Fewer workers participated in “alternative work arrangements” last year than in 2005, according to data from the Bureau of Labor Statistics. Does this mean that the gig economy is on the decline?
Maybe the real question is whether the gig economy was ever the seismic cultural shift it appeared to be in the first place.
“One possibility is that the boom in gig-type jobs was real but that as the economy has improved, more people have been able to find traditional work,” wrote Ben Casselman at The New York Times. “Part-time work, which surged in the recession, has fallen in the recovery, and employment by temporary-help services has leveled off. If true of alternative work more broadly, that would suggest that what many commenters interpreted as a structural shift in the economy was instead a temporary result of a weak labor market.”

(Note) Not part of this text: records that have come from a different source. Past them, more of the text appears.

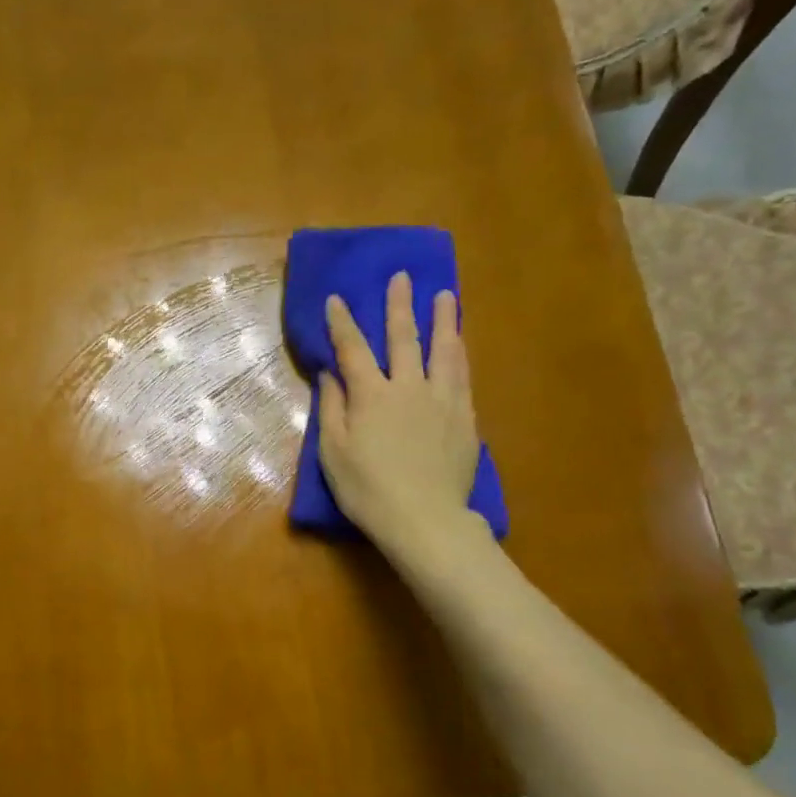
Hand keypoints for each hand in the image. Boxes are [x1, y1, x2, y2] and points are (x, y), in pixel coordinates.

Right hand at [319, 271, 480, 560]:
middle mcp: (409, 387)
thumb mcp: (333, 453)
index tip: (337, 298)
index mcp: (371, 395)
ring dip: (443, 320)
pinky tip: (461, 345)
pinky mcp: (465, 419)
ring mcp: (442, 400)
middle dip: (400, 306)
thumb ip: (331, 409)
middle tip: (402, 277)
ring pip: (444, 351)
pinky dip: (460, 355)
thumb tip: (330, 375)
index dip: (343, 323)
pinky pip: (463, 377)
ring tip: (445, 296)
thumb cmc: (368, 489)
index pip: (353, 349)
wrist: (424, 519)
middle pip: (404, 339)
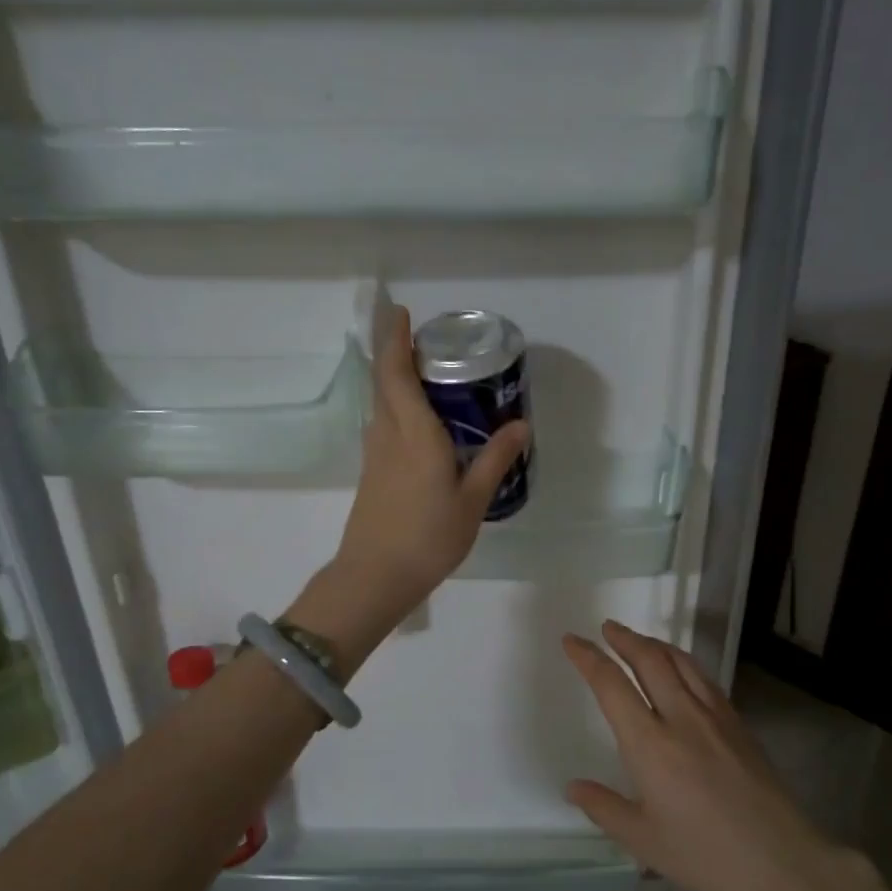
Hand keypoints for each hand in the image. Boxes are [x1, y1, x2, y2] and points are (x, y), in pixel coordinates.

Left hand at [332, 307, 529, 627]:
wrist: (375, 576)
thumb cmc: (428, 537)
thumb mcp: (472, 500)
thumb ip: (495, 460)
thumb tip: (520, 426)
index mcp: (414, 434)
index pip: (396, 372)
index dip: (395, 339)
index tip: (402, 313)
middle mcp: (388, 435)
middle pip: (384, 382)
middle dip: (397, 353)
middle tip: (427, 342)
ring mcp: (374, 455)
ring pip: (382, 404)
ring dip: (396, 381)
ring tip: (429, 377)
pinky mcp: (371, 473)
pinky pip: (384, 426)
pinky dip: (398, 409)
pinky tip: (421, 425)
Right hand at [563, 621, 840, 890]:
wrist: (780, 861)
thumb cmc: (704, 855)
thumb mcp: (643, 840)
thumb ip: (604, 808)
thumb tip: (572, 787)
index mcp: (650, 744)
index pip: (611, 685)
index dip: (588, 658)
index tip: (571, 640)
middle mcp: (681, 718)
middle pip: (650, 660)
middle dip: (624, 638)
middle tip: (606, 627)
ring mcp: (715, 717)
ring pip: (681, 663)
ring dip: (655, 644)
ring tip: (639, 640)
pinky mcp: (739, 724)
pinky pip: (705, 679)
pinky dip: (684, 663)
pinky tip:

Experts noted that the Bureau of Labor Statistics’ tally doesn’t include workers who hold gigs as well as traditional jobs or who make extra cash by renting the occasional room through Airbnb. But a recent study from the JPMorgan Chase Institute found that American workers who take gigs through platforms like Uber and Lyft typically do so only a few months out of the year. In addition, average earnings for gig workers have dropped over the past few years, perhaps in part because these workers are putting in fewer hours.
“People aren’t relying on platforms for their primary source of income,” said Fiona Grieg, director of consumer research for the institute and co-author of the study, in an interview with The Associated Press.
What’s the Future of the Gig Economy?
If workers are leaving gigs for jobs, it’s easy to see why. According to the Kaiser Family Foundation, 49 percent of Americans received health insurance through an employer in 2016, the most recent year for which data was available.
While some state governments have looked into creating a framework for portable benefits for contingent workers, most people in the gig economy are on their own. The Affordable Care Act has made it possible for more independent workers to buy health insurance, but there’s no federal program supporting paid sick time, vacation time, retirement benefits, and so on.
However, it’s probably too soon to say whether the workforce is shifting back toward jobs — and whether newly minted employees will leave gigs behind. The economy is strong, and unemployment low, but real wages — the value of workers’ pay with inflation taken into account — are 9.5 percent lower than in 2006. Workers may yet decide to hold onto their side gigs, even while enjoying the stability of full-time jobs.